* To do *
Render the lines of every item below as a JSON list of strings, with one string per line and any blank lines left out.

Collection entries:
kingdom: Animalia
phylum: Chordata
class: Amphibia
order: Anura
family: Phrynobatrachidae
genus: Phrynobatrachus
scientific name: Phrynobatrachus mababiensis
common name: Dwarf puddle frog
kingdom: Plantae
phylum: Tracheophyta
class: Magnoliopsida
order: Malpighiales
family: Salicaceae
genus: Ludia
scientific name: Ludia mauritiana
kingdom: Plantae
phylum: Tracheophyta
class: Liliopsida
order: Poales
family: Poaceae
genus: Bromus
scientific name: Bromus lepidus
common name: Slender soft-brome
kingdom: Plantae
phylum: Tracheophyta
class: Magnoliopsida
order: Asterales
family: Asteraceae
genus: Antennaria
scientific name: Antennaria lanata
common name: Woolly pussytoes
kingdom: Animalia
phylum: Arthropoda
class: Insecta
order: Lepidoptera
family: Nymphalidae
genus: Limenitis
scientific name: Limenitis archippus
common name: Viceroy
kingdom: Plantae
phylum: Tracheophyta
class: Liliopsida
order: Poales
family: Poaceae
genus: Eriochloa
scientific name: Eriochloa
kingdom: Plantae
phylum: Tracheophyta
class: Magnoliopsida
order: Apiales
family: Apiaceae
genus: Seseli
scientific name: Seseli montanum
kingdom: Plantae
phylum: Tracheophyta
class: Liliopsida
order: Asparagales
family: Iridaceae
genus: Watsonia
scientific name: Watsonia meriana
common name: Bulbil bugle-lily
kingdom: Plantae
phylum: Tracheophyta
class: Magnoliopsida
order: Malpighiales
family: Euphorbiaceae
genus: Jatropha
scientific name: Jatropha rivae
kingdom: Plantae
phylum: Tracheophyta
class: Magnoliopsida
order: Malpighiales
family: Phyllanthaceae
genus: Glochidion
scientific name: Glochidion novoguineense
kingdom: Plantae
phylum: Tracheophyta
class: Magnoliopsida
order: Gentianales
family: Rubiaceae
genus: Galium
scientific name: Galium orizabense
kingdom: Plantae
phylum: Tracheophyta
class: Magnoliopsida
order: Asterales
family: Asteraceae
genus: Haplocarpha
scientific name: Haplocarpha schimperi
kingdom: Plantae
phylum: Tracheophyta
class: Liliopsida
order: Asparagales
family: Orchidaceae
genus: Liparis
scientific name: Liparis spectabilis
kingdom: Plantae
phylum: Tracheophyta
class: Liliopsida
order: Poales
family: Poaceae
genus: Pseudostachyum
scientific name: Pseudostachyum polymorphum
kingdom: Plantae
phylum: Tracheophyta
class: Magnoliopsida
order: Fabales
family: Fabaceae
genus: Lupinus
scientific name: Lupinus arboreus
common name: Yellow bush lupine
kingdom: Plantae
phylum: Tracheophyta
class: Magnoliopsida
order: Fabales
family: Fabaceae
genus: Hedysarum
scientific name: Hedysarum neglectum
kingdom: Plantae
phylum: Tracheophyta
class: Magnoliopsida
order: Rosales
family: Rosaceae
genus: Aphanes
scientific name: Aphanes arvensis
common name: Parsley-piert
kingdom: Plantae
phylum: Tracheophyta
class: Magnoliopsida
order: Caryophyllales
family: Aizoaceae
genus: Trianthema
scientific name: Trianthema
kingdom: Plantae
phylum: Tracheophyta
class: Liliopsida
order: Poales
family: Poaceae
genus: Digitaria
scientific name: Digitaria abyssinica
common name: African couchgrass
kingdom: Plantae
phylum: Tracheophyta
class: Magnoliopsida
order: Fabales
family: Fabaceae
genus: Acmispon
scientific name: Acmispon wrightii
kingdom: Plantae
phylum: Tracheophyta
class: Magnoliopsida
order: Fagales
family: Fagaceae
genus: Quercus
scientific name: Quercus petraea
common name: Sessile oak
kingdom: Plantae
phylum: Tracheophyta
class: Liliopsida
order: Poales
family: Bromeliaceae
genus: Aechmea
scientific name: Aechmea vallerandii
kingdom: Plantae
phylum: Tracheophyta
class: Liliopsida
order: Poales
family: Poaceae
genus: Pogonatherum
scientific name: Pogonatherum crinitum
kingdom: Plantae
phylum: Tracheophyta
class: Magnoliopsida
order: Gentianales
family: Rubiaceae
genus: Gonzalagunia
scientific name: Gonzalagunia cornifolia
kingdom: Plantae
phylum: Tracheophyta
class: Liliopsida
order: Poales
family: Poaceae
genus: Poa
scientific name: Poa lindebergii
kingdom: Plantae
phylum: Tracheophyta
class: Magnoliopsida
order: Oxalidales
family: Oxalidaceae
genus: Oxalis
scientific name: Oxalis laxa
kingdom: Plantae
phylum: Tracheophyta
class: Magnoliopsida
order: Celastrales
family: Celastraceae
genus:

* Output below *
[
  "kingdom: Animalia",
  "phylum: Chordata",
  "class: Amphibia",
  "order: Anura",
  "family: Phrynobatrachidae",
  "genus: Phrynobatrachus",
  "scientific name: Phrynobatrachus mababiensis",
  "common name: Dwarf puddle frog",
  "kingdom: Plantae",
  "phylum: Tracheophyta",
  "class: Magnoliopsida",
  "order: Malpighiales",
  "family: Salicaceae",
  "genus: Ludia",
  "scientific name: Ludia mauritiana",
  "kingdom: Plantae",
  "phylum: Tracheophyta",
  "class: Liliopsida",
  "order: Poales",
  "family: Poaceae",
  "genus: Bromus",
  "scientific name: Bromus lepidus",
  "common name: Slender soft-brome",
  "kingdom: Plantae",
  "phylum: Tracheophyta",
  "class: Magnoliopsida",
  "order: Asterales",
  "family: Asteraceae",
  "genus: Antennaria",
  "scientific name: Antennaria lanata",
  "common name: Woolly pussytoes",
  "kingdom: Animalia",
  "phylum: Arthropoda",
  "class: Insecta",
  "order: Lepidoptera",
  "family: Nymphalidae",
  "genus: Limenitis",
  "scientific name: Limenitis archippus",
  "common name: Viceroy",
  "kingdom: Plantae",
  "phylum: Tracheophyta",
  "class: Liliopsida",
  "order: Poales",
  "family: Poaceae",
  "genus: Eriochloa",
  "scientific name: Eriochloa",
  "kingdom: Plantae",
  "phylum: Tracheophyta",
  "class: Magnoliopsida",
  "order: Apiales",
  "family: Apiaceae",
  "genus: Seseli",
  "scientific name: Seseli montanum",
  "kingdom: Plantae",
  "phylum: Tracheophyta",
  "class: Liliopsida",
  "order: Asparagales",
  "family: Iridaceae",
  "genus: Watsonia",
  "scientific name: Watsonia meriana",
  "common name: Bulbil bugle-lily",
  "kingdom: Plantae",
  "phylum: Tracheophyta",
  "class: Magnoliopsida",
  "order: Malpighiales",
  "family: Euphorbiaceae",
  "genus: Jatropha",
  "scientific name: Jatropha rivae",
  "kingdom: Plantae",
  "phylum: Tracheophyta",
  "class: Magnoliopsida",
  "order: Malpighiales",
  "family: Phyllanthaceae",
  "genus: Glochidion",
  "scientific name: Glochidion novoguineense",
  "kingdom: Plantae",
  "phylum: Tracheophyta",
  "class: Magnoliopsida",
  "order: Gentianales",
  "family: Rubiaceae",
  "genus: Galium",
  "scientific name: Galium orizabense",
  "kingdom: Plantae",
  "phylum: Tracheophyta",
  "class: Magnoliopsida",
  "order: Asterales",
  "family: Asteraceae",
  "genus: Haplocarpha",
  "scientific name: Haplocarpha schimperi",
  "kingdom: Plantae",
  "phylum: Tracheophyta",
  "class: Liliopsida",
  "order: Asparagales",
  "family: Orchidaceae",
  "genus: Liparis",
  "scientific name: Liparis spectabilis",
  "kingdom: Plantae",
  "phylum: Tracheophyta",
  "class: Liliopsida",
  "order: Poales",
  "family: Poaceae",
  "genus: Pseudostachyum",
  "scientific name: Pseudostachyum polymorphum",
  "kingdom: Plantae",
  "phylum: Tracheophyta",
  "class: Magnoliopsida",
  "order: Fabales",
  "family: Fabaceae",
  "genus: Lupinus",
  "scientific name: Lupinus arboreus",
  "common name: Yellow bush lupine",
  "kingdom: Plantae",
  "phylum: Tracheophyta",
  "class: Magnoliopsida",
  "order: Fabales",
  "family: Fabaceae",
  "genus: Hedysarum",
  "scientific name: Hedysarum neglectum",
  "kingdom: Plantae",
  "phylum: Tracheophyta",
  "class: Magnoliopsida",
  "order: Rosales",
  "family: Rosaceae",
  "genus: Aphanes",
  "scientific name: Aphanes arvensis",
  "common name: Parsley-piert",
  "kingdom: Plantae",
  "phylum: Tracheophyta",
  "class: Magnoliopsida",
  "order: Caryophyllales",
  "family: Aizoaceae",
  "genus: Trianthema",
  "scientific name: Trianthema",
  "kingdom: Plantae",
  "phylum: Tracheophyta",
  "class: Liliopsida",
  "order: Poales",
  "family: Poaceae",
  "genus: Digitaria",
  "scientific name: Digitaria abyssinica",
  "common name: African couchgrass",
  "kingdom: Plantae",
  "phylum: Tracheophyta",
  "class: Magnoliopsida",
  "order: Fabales",
  "family: Fabaceae",
  "genus: Acmispon",
  "scientific name: Acmispon wrightii",
  "kingdom: Plantae",
  "phylum: Tracheophyta",
  "class: Magnoliopsida",
  "order: Fagales",
  "family: Fagaceae",
  "genus: Quercus",
  "scientific name: Quercus petraea",
  "common name: Sessile oak",
  "kingdom: Plantae",
  "phylum: Tracheophyta",
  "class: Liliopsida",
  "order: Poales",
  "family: Bromeliaceae",
  "genus: Aechmea",
  "scientific name: Aechmea vallerandii",
  "kingdom: Plantae",
  "phylum: Tracheophyta",
  "class: Liliopsida",
  "order: Poales",
  "family: Poaceae",
  "genus: Pogonatherum",
  "scientific name: Pogonatherum crinitum",
  "kingdom: Plantae",
  "phylum: Tracheophyta",
  "class: Magnoliopsida",
  "order: Gentianales",
  "family: Rubiaceae",
  "genus: Gonzalagunia",
  "scientific name: Gonzalagunia cornifolia",
  "kingdom: Plantae",
  "phylum: Tracheophyta",
  "class: Liliopsida",
  "order: Poales",
  "family: Poaceae",
  "genus: Poa",
  "scientific name: Poa lindebergii",
  "kingdom: Plantae",
  "phylum: Tracheophyta",
  "class: Magnoliopsida",
  "order: Oxalidales",
  "family: Oxalidaceae",
  "genus: Oxalis",
  "scientific name: Oxalis laxa",
  "kingdom: Plantae",
  "phylum: Tracheophyta",
  "class: Magnoliopsida",
  "order: Celastrales",
  "family: Celastraceae",
  "genus:"
]